WHAT IS REQUIRED:
In the listing below, how many lines contain the string "Path"? Answer with the number only.

EXERCISE MATERIALS:

##############################

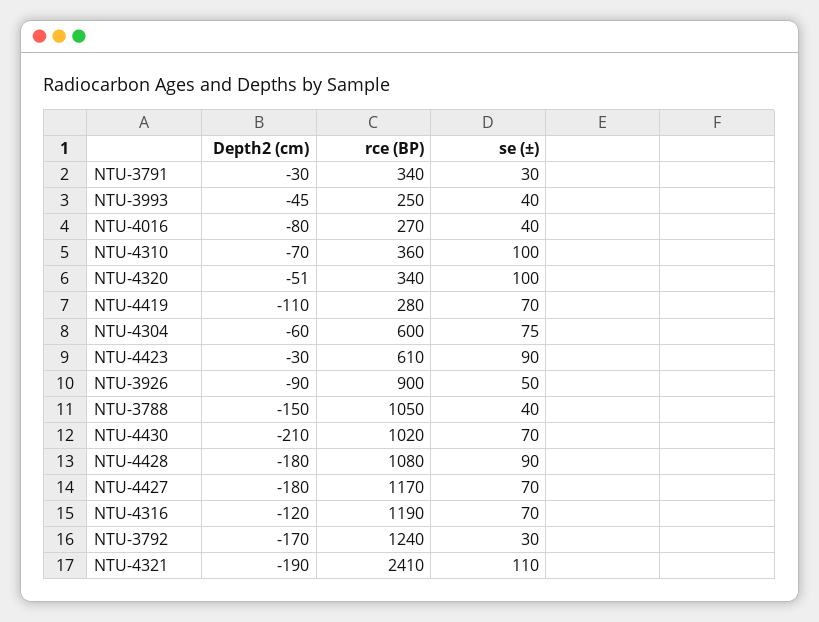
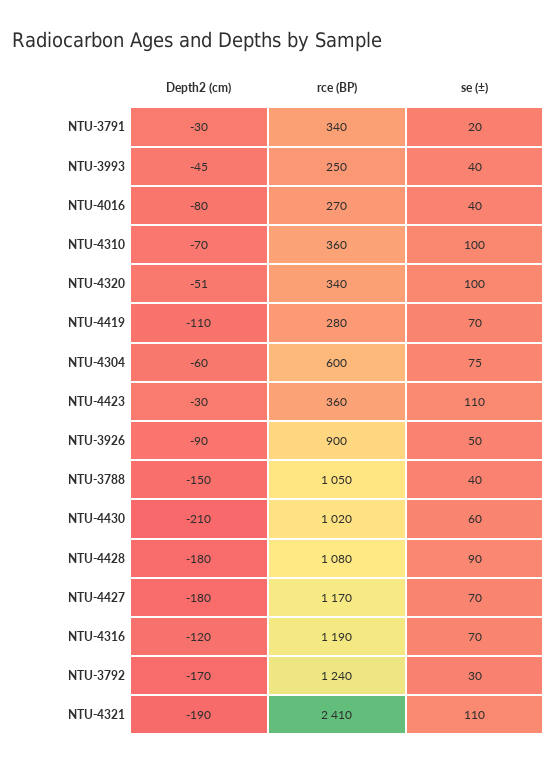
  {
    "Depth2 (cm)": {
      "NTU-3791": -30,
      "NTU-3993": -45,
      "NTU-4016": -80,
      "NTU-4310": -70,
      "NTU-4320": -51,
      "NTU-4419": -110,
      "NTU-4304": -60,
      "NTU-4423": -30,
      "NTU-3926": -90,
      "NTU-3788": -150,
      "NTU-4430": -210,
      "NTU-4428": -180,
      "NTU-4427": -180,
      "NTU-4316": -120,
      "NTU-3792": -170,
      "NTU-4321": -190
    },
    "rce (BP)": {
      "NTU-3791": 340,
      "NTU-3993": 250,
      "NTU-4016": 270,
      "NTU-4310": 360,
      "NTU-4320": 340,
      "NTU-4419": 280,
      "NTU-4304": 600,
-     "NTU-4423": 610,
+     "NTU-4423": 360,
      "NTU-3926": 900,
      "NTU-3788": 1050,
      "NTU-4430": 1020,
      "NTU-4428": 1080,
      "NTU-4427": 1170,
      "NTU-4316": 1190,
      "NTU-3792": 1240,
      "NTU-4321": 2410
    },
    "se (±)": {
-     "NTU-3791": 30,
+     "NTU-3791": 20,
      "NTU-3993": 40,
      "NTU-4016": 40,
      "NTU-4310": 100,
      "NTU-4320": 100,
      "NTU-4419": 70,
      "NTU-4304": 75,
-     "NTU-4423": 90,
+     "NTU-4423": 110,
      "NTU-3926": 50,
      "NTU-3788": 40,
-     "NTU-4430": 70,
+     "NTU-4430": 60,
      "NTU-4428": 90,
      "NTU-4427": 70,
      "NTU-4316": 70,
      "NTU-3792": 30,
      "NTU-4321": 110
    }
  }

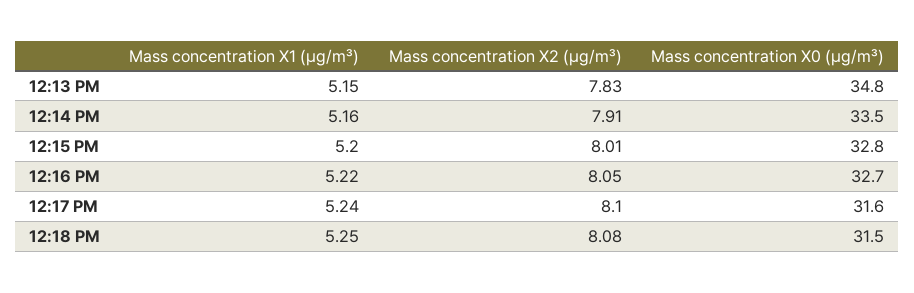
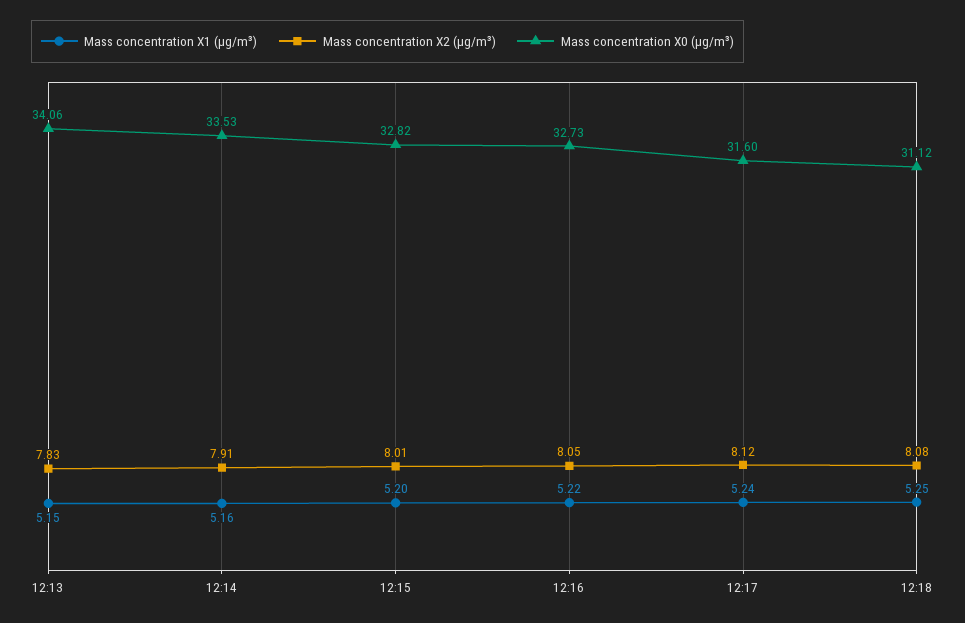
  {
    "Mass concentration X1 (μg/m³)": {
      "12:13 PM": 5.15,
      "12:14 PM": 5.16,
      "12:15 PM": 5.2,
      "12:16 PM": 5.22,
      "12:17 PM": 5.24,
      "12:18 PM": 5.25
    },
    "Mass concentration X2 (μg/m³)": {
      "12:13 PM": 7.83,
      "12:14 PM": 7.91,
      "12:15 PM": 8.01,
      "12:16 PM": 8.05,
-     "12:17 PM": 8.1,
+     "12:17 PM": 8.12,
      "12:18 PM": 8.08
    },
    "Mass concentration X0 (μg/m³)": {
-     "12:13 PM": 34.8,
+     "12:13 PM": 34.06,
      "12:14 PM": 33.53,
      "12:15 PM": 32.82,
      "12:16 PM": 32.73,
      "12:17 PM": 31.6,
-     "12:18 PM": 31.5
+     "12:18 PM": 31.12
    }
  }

##############################

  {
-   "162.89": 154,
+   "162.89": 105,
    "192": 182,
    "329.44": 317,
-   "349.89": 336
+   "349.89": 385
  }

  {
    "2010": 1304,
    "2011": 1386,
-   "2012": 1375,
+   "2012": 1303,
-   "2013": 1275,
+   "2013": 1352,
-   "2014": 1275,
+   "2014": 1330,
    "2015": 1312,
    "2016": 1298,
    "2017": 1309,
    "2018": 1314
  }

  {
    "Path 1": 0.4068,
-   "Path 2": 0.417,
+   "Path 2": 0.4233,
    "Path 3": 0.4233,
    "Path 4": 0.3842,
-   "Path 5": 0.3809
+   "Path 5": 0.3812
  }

##############################

RESPONSE AREA:
7